Dulayev is also named in an earlier lawsuit filed by a homeless man named Gregory Heard who said he was tasered in 2016 while he was unarmed and trying to comply with the officer’s orders. Earlier this week the tenth circuit court of appeals found Dulayev had qualified immunity in the Heard lawsuit but said the case against the City of Denver could go forward.

In Clark’s case, Dulayev’s defense team has filed a motion to dismiss the case by claiming it’s impossible to prove he was the officer who might’ve misused his baton against her.

“I’m very confident we have the right officer,” Clark’s attorney Sean Simeson said.

Simeson told the Problem Solvers body camera from other officers shows where Dulayev was standing when Clark was struck and Dulayev’s own body cam is the only one that shows an officer using his baton.

“The bodycam from Officer Dulayev shows that he has his baton out.

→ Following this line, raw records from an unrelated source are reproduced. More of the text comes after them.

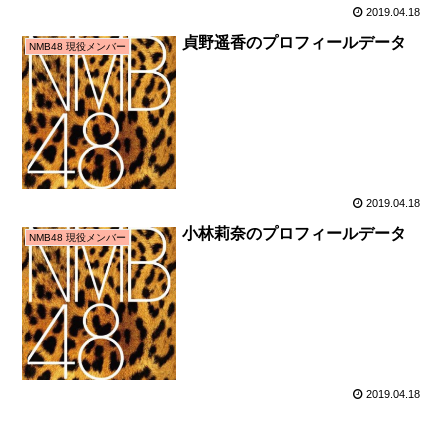
2019.04.18
貞野遥香のプロフィールデータ
NMB48 現役メンバー
2019.04.18
小林莉奈のプロフィールデータ
NMB48 現役メンバー
2019.04.18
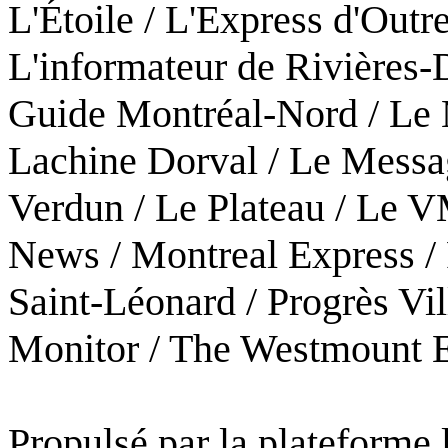
L'Étoile / L'Express d'Out
L'informateur de Rivières-
Guide Montréal-Nord / Le
Lachine Dorval / Le Messa
Verdun / Le Plateau / Le V
News / Montreal Express / 
Saint-Léonard / Progrès Vil
Monitor / The Westmount 
Propulsé par la plateforme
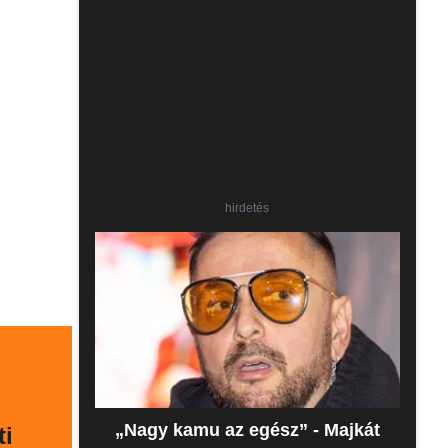
hirdetés
„Nagy kamu az egész” - Majkát
ti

He’s dragging Rebecca out of her vehicle and is sort of prodding her, and poking her, striking her with his baton,” Simeson said.

According to Simeson, the Jacobs case helps prove a pattern of misconduct on the part of Dulayev that he believes will help Clark’s case.

“Where there’s smoke there’s fire,” he said.

Both Rebecca Clark and Michael Jacobs were charged for trying to disarm a police officer on the night of July 29, 2020 but both cases were later dismissed by the Denver district attorney.

Denver Public Safety Internal Affairs investigations cleared Dulayev of excessive force in the 2016 taser case against Gregory Heard. The internal affairs investigation into Jacobs’ case hasn’t been completed yet and one was never initiated in Clark’s case.